Pour les alliés de Khan, les instigateurs de cette motion de censure sont des « amis de l’Amérique » et des « traîtres à leur pays ». Selon Khan lui-même, le secrétaire d’État américain adjoint aux affaires d’Asie du Sud et d’Asie centrale, Donald Lu, est impliqué dans la « conspiration étrangère » pour renverser le gouvernement par un vote de défiance. Donald Lu aurait transmis directement des menaces à l’ambassadeur du Pakistan aux États-Unis. Par ailleurs, un autre haut responsable américain aurait promis une « amélioration » des relations américano-pakistanaises après le départ du Premier ministre actuel.

Le Washington Post, comme on le sait, est habitué à promouvoir les opérations de changement de régime contre les gouvernements hostiles à « l’ordre fondé sur des règles » des Anglo-Américains. En l’occurrence, le quotidien a accusé Khan de « mal gérer l’économie », de rechercher l’« affrontement politique » et, pour en venir à l’essentiel, de vouloir s’éloigner des États-Unis en matière de politique étrangère pour se rapprocher de « régimes autoritaires ». En effet, Imran Kahn a refusé de soutenir les dénonciations de la Russie formulées par les États-Unis et l’OTAN, ainsi que les sanctions imposées à Moscou, préférant éviter de prendre parti et rester en dehors des manipulations géopolitiques. En outre, il a noué une alliance étroite avec Xi Jinping et la Chine. Son offre de médiation entre les États-Unis et la Chine a cependant été ignorée par les responsables américains, qui font pression sur Beijing pour se distancer de la Russie.

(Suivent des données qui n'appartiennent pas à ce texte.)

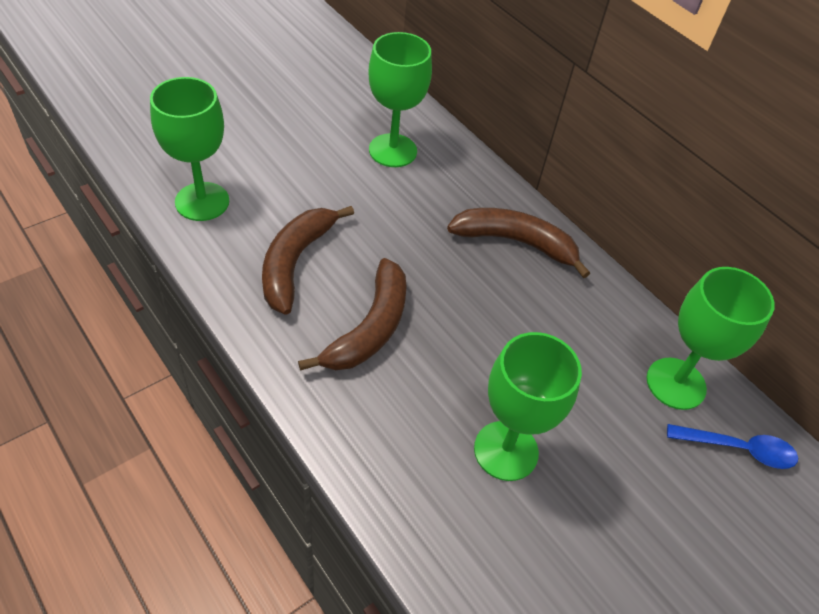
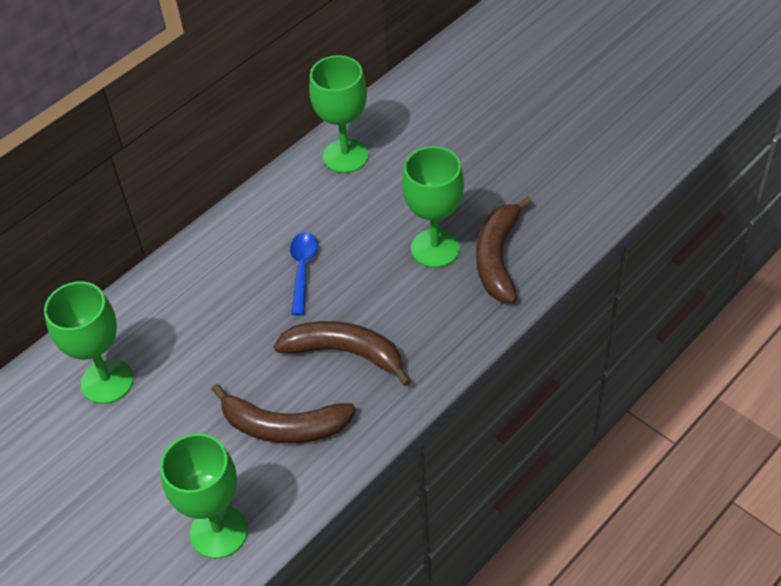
camera: 90 degrees left, 0 degrees up
(515, 242) = (219, 265): brown banana -> brown banana (497, 258)
(738, 449) = (392, 123): blue spoon -> blue spoon (302, 270)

Le Post mentionne une raison supplémentaire de vouloir renverser Imran Khan : le projet qu’il aurait de remplacer le système parlementaire pakistanais par un système présidentiel. Etant donné que la quasi-totalité des Premiers ministres pakistanais ont été évincés du pouvoir avant la fin de leur mandat, du fait même que le système parlementaire est plus sujet à l’influence d’intérêts privés et étrangers, un tel changement donnerait au Président une plus grande indépendance et les moyens de se battre pour les intérêts du peuple au-delà des partis.

Imran Khan appelle donc la jeunesse pakistanaise à se rallier à lui pour assurer à l’avenir l’indépendance et la souveraineté de la nation. Il a aussi rappelé le rôle de Washington dans l’élimination de l’ancien président puis Premier ministre, Ali Bhutto, renversé par un coup d’État en 1977, puis pendu en 1979. Le secrétaire d’État américain Henry Kissinger avait directement menacé de faire du Pakistan un « exemple horrible » si Bhutto n’annulait pas la construction d’une usine de retraitement nucléaire. La dissolution du parlement par Imran Khan est vue comme une défense de la nation contre les héritiers géopolitiques de Kissinger.